Usually, not too many people I know come to my concerts. Which is fine: not only do I totally understand that most people are really damn busy, but it can actually be a little awkward if they show up. What if I have a religious experience playing a show and the person who attended shrugs and looks away and says "Oh yeah, it was great..."? What if I feel like it was a waste of time and my audience member gushes? Awkward. But some shows I feel so proud of that I don't care, that it's enough that people are there and seeing what's happening. New music concerts in particular inspire both that feeling and Awkward Look-Away Moments, which is a fun combination.

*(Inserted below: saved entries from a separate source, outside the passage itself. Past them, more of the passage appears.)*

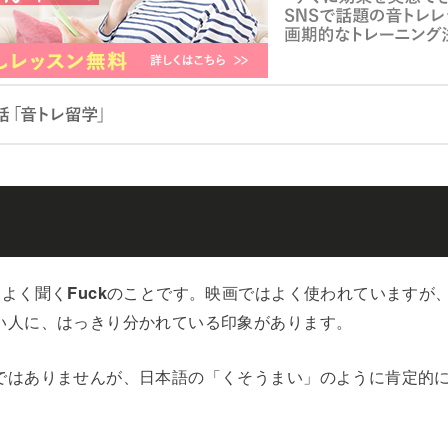
もよく聞く
Fuck
のことです。映画ではよく使われていますが
い人に、はっきり分かれている印象があります。
ではありませんが、日本語の「くそうまい」のように肯定的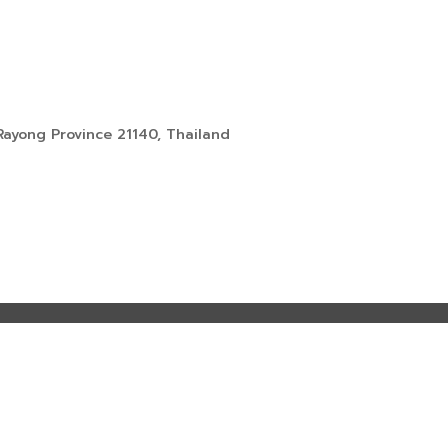
ayong Province 21140, Thailand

We had our dal niente season closer Saturday night, and I'm still psyched about it. A whopping nine people from all different genres of my life showed up, mostly non-(classical-)musicians who had probably never been to a new music concert before, and all of them seemed to get something out of it. Enjoyment, a widened view of classical music, at least one piece that everybody liked (Vivier! Textural, and full of exciting string unisons), you know, whatever. It made me so happy, because the point of this music to me is less about pleasing audiences--although that's a bonus--and more about learning new things, finding beauty or joy or anger or wonder in unexpected sounds. I like pushing boundaries in my passive-ish way, and this music is inherently boundary-pushing.
Plus it was just a bad-ass concert. Well programed, alternating ensemble string orchestra and quartet pieces with solos, lots of exciting composers (Scelsi, Vivier, a cool quartet by Felipe Lara, solo cello piece by Saariajo, a world premier by our founding composer Kirsten Broberg, etc.), and for once it wasn't the mind-blowingly hardest thing I'd ever played. We put the concert together in three days, and it was an honest pleasure to play. I can't wait until next season.